Le politique à hauteur d'homme
- Cédric SZABO
- il y a 8 heures
- 3 min de lecture

Merci à Daniel Cueff pour cet essai sur son parcours d'élu. Peu après le renouvellement des 35000 conseils municipaux et à quelques mois de la Présidentielle, on aimerait lire dans les prolégomènes des programmes de la nuée de candidats recensés, des contenus aussi visionnaires sur les enjeux d'aménagement du territoire et de leur corollaire, les conditions de l'action publique locale.
Ne perdez pas votre temps, ne cherchez pas ailleurs pour l'instant.
Parce qu'avant d'être la trace d'un élu, ce court essai est l'esquisse déjà fournie d'une cohérence globale, depuis l'enfance et encore en projection vers l'accomplissement du mandat régional en cours et plus largement d'une réflexion utile à cette nécessaire métamorphose de l'aménagement du territoire.
C'est là que l'auteur convoque notamment sa « signature » sur les actions en matière de transition écologique « à hauteur » d'habitants.
Cette politique permet justement de toucher du doigt le faire de l'élu, pas la réalisation finie, même si y sont évoquées ces fiertés de maire, mais ce qui est dans le moteur, avec en plus le style, la personnalité.
On passe tour à tour de son rapport au monde aux modalités de mise en œuvre de l'action communale à Langouet (600 habitants et 700 hectares en Ille et Vilaine) où comme souvent l'élu le devient, dit-il, souvent, par hasard. Galéjade dirait-on dans le sud.
C'est la première certitude. Ce n'est jamais par hasard. Tant par le passé (l'éducation populaire et les luttes) qui forge le goût du collectif, que ce qu'il aura réalisé, on comprend que ce breton d'adoption de 71 ans est devenu maire pour agir et "envisager la politique autrement", le sous-titre du livre.
Cet ouvrage est d'abord un outil méthodologique, un sorte de discours de la méthode, qui décrit, revient par itération sur les ferments de cette cohérence, la difficile mécanique de l'action publique qui côtoie au quotidien la satisfaction de l'accomplissement. Jacques Delors avait déjà pris le titre, la trace c'est « l'unité d'un homme ».
Il rend l'action communale compréhensible, accessible, avec des mots de la vie de tous les jours et comme tous les engagés. Il conclut en donnant les germes aux suivants pour que l'espèce se perpétue !
Il le fait par cet enthousiasme latent qui transpire dans ce livre aux côtés des difficultés, de l'adversité, qui vient souvent dans le monde local de là où on penserait ne pas l'attendre : de cet Etat, acteur paradoxale, plutôt épargné dans l'ouvrage, soulignant néanmoins sa part de frein incompréhensible et surtout sa contribution majeure à l'émergence du scepticisme de la population et des élus.
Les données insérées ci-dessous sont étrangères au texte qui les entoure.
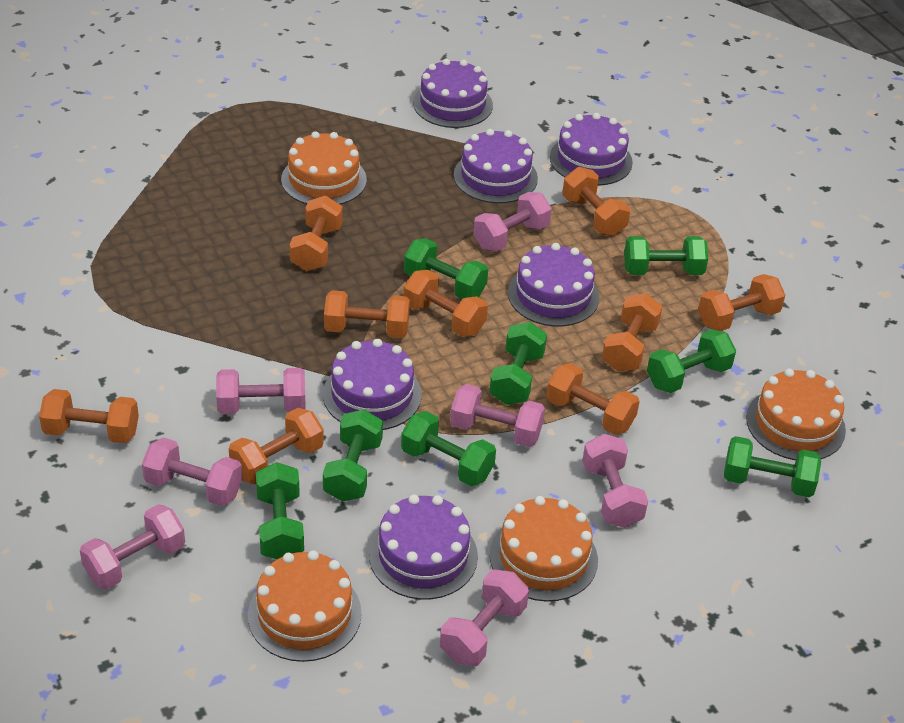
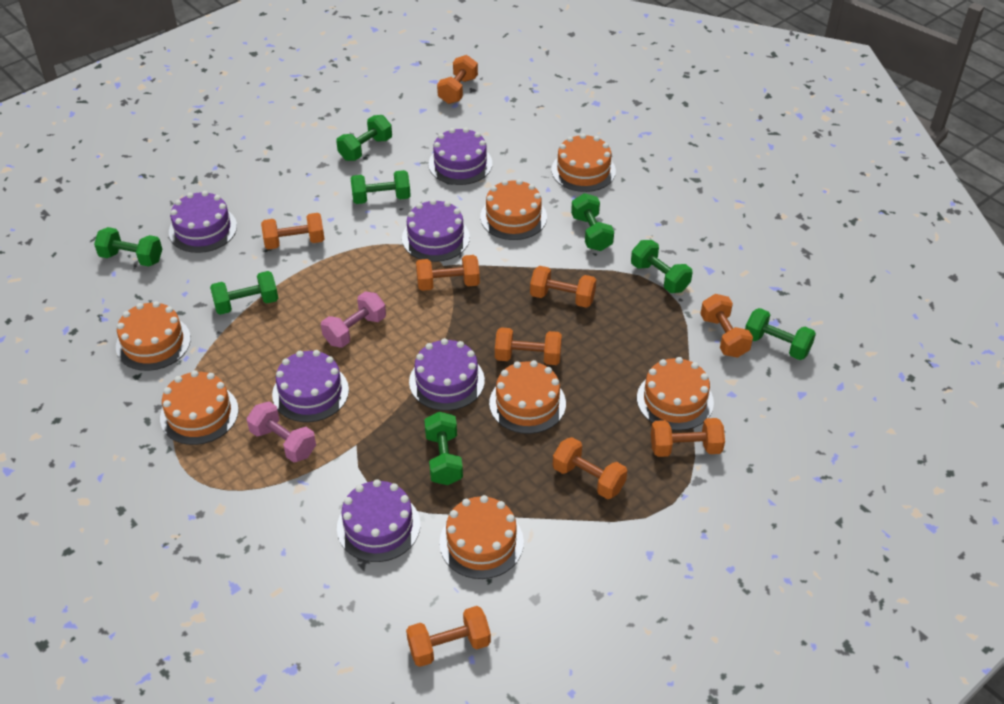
orange cake: [248,550,362,662] [281,131,367,205] [490,496,598,602] [746,368,846,460] = 4 -> [116,301,191,371] [160,370,239,445] [439,495,524,579] [480,179,547,240] [489,360,566,434] [552,134,616,192] [637,357,714,431] = 7
pink dumbbell: [80,504,185,589] [142,437,242,506] [216,368,306,414] [440,570,529,666] [450,384,545,447] [473,192,552,251] [582,434,648,528] = 7 -> [247,401,316,463] [321,292,386,348] = 2

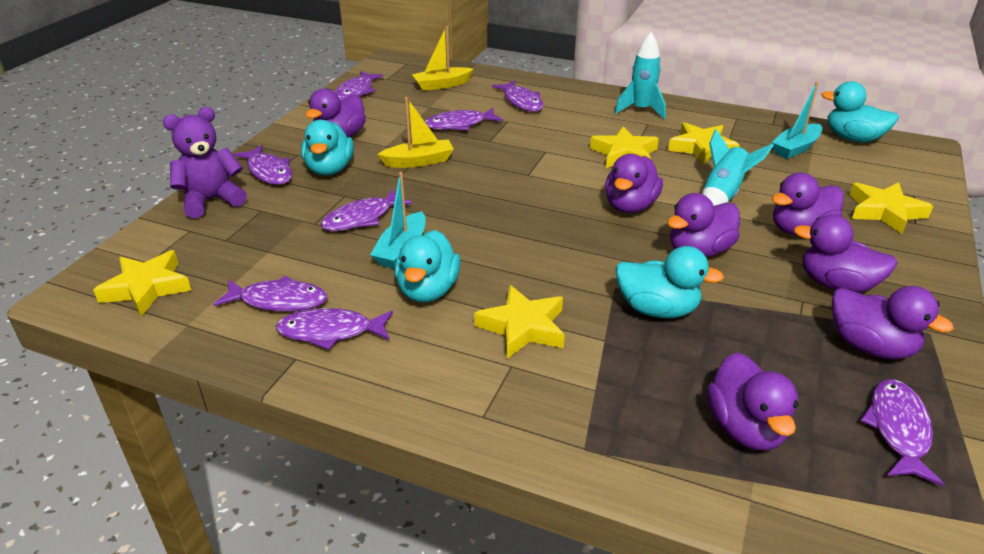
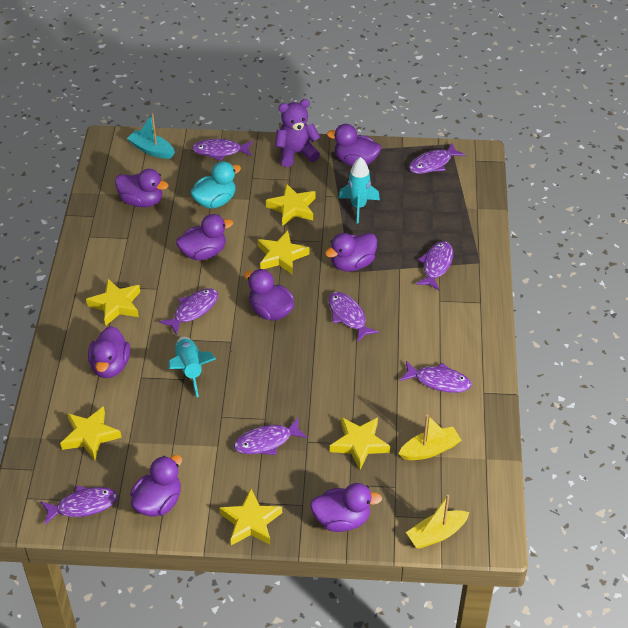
purple duck: [305,88,366,138] [605,154,663,213] [667,193,740,257] [707,352,798,450] [772,173,844,236] [793,214,898,293] [832,286,954,359] = 7 -> [88,326,130,378] [115,169,168,207] [130,455,182,517] [176,214,233,260] [244,269,294,321] [310,483,382,532] [325,233,377,272] [327,124,381,166] = 8
turquoise boat: [370,172,426,269] [772,82,822,159] = 2 -> [127,113,175,159] = 1
turquoise duck: [301,120,354,175] [395,230,461,302] [616,246,724,318] [821,81,899,143] = 4 -> [190,161,241,209] = 1
yellow star: [93,250,192,317] [474,285,565,359] [590,127,659,168] [668,122,739,165] [849,182,933,234] = 5 -> [60,406,122,460] [86,279,140,326] [219,489,282,545] [258,230,310,275] [266,183,316,226] [330,417,390,470] = 6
La bombe a déjà explosé. Le livre propose le temps d'après sur les décombres.
Daniel Cueff livre quelques recettes, encore en cours de préparation dans la cuisine régionale qu'il a investi après ses mandats communaux.
Ça sent bon dans cette Bretagne généreuse même si le cuistot attend encore de savoir s'il aura tous les ingrédients avant l'arrivée des convives.
Autre signe de ces élus que j'ai la chance de côtoyer. La détermination suinte.
Positivement de la première à la dernière page, celle de cet artisan inusable de la démocratie et de l'action locale, incarne cette subsidiarité qui n'arrive pas à faire son trou dans le débat politique national.
Restent des angles morts par nécessité et pour inviter les autres à les traiter après une longue vie d'investissement public ; notamment pour savoir comment cette effervescence rurale et communale parviendra ou pas à convaincre qu'elle est parmi les éléments les plus précieux pour affronter le monde qui vient.
Une question qui taraude beaucoup d'acteurs locaux. Comment passer de l'horizontal (l'auteur a été un des fondateurs de l'Association d'entraide bretonne entre maires, Bruded - une de ses fiertés de cet homme soucieux du collectif et de sortir le maire de son territoire, pour apprendre lui, mais aussi aux autres) au « vertical montant » quand les ruralités peinent à juguler la verticalité descendante d'Etat que l'auteur juge durement « Le terrain est nié. La proximité disqualifiée ».
Pour conclure et proposer une alternative, on retiendra deux dimensions clés du futur possible et désirable :
La considération pour nos citoyens et nos espaces s'exerce bien mieux à l'échelon local, dès le premier kilomètre.
Pour le faire mieux que d'autres, une condition sibylline est glissée dans l'ouvrage : les élus doivent avoir du courage.
Au delà des spindoctor en goguette et grassement payés dans les arrière-cours présidentielles, à qui on impose la lecture immédiate de ces 132 pages, l'invitation vaut aussi pour les 500 000 élus qui auraient envie de savoir comment acquérir ce courage en début de mandat.